The legendary Bengali actor Victor Bannerjee who has had the unique distinction of having worked with David Lean and Satyajit Ray, lives a socially distanced life in the Himalayas. It is hard to communicate with my friend Victor But I finally managed it. He sounded calm and peaceful. Says Victor, “I have lived in isolation and socially distanced, by choice, for almost 40 years in the foothills of the Himalaya. It's a luxury that everyone needs to treat themselves to from time to time. Sadly, it's been foisted upon everyone today because of mankind's complacency arrogance and carelessness.”

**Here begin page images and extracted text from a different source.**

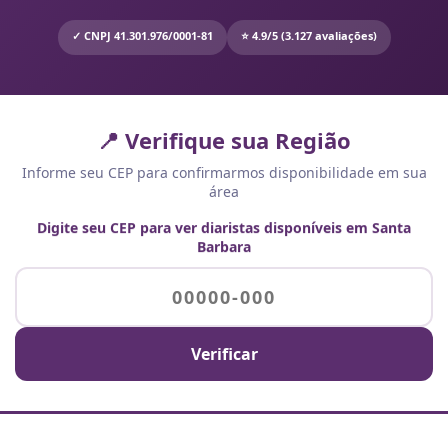
✓ CNPJ 41.301.976/0001-81
⭐ 4.9/5 (3.127 avaliações)
📍 Verifique sua Região
Informe seu CEP para confirmarmos disponibilidade em sua
área
Digite seu CEP para ver diaristas disponíveis em Santa
Barbara
Verificar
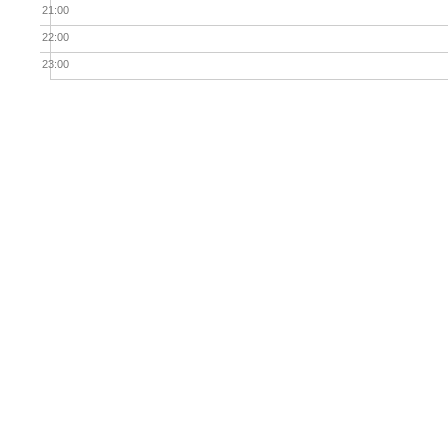
21:00
22:00
23:00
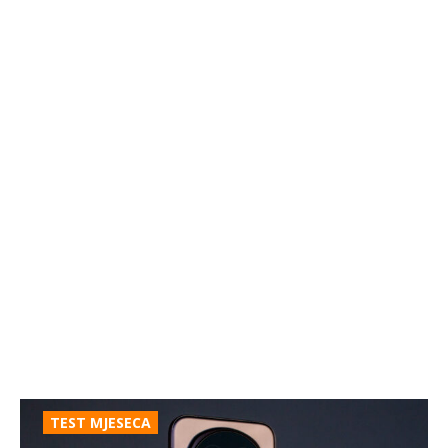
TEST MJESECA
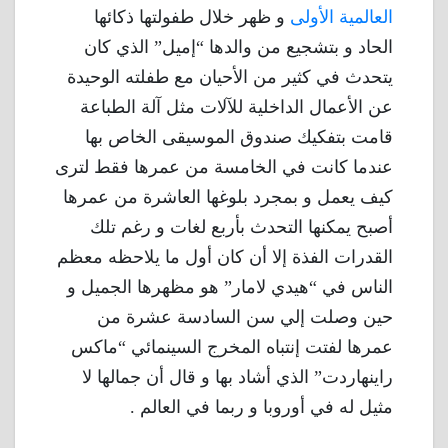
العالمية الأولى
و ظهر خلال طفولتها ذكائها
الحاد و بتشجيع من والدها “إميل” الذي كان
يتحدث في كثير من الأحيان مع طفلته الوحيدة
عن الأعمال الداخلية للآلات مثل آلة الطباعة
قامت بتفكيك صندوق الموسيقى الخاص بها
عندما كانت في الخامسة من عمرها فقط لترى
كيف يعمل و بمجرد بلوغها العاشرة من عمرها
أصبح يمكنها التحدث بأربع لغات و رغم تلك
القدرات الفذة إلا أن كان أول ما يلاحظه معظم
الناس في “هيدي لامار” هو مظهرها الجميل و
حين وصلت إلي سن السادسة عشرة من
عمرها لفتت إنتباه المخرج السينمائي “ماكس
راينهاردت” الذي أشاد بها و قال أن جمالها لا
مثيل له في أوروبا و ربما في العالم .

Victor is spending his time reading poetry. “It pampers me to the self-indulgence of contemplation. I don't watch films at the best of times so why should I at the worst of times? I love comedies and the more mindless and farcical they are, the easier they are for me to enjoy without being critical.” I tell him this is a time of self-contemplation. He agrees. “This, as you say, is a time for introspection and gazing at the replay of ads on television peddling upper class dreams to the poor whom we spend hours feeling sorry for these days who won't in lifetimes be able to purchase those cars, ridiculous whitening creams and deodorants that only superficially disguise the stench of sophisticated apathy.”
Victor confesses he’s eating more these days. “My wife has turned into a Michelin Star Chef. We are both incorrigible foodies and are exploring frontiers beyond your imagination. I won't tease your senses and palate with details.”
Victor’s advice to his fans and followers on how to cope with the crisis? “Learn to love being alone and respecting yourself for the qualities you have instead of comparing yourself with those whom you think are better off. Be content with what you have and remember the last lines of the shloka that Mahatma Gandhi said would survive till the end of time as an universal truth: "tena tyaktena bhunjitha: ma griddhah kasya svid dhanam".
Victor’s heart reaches out to daily wage earners. “If you delve into the tragedies that befell Bangladeshis in 1971, the Kashmiri Pandits in the 1990s, Rohingyas fleeing persecution two years ago, the East India Company's slave trade that sent thousands in trainloads of victims to serve as bonded labourers in plantations of Malaysia, East Africa and Assam where to this day they are labelled "Adivasis" whose eyes can't meet yours because they simply don't have the guts to look up, then the sight of homeless workers during lockdown, who quickly found food and shelter in the very States that have for decades been exploiting their hapless condition and that they were, therefore, compelled to run away from, is a pale comparison my friend. Nevertheless, I hope it serves as an eye-opener for us who pitilessly exploit such migrant workers, every day, in our cities and farms.”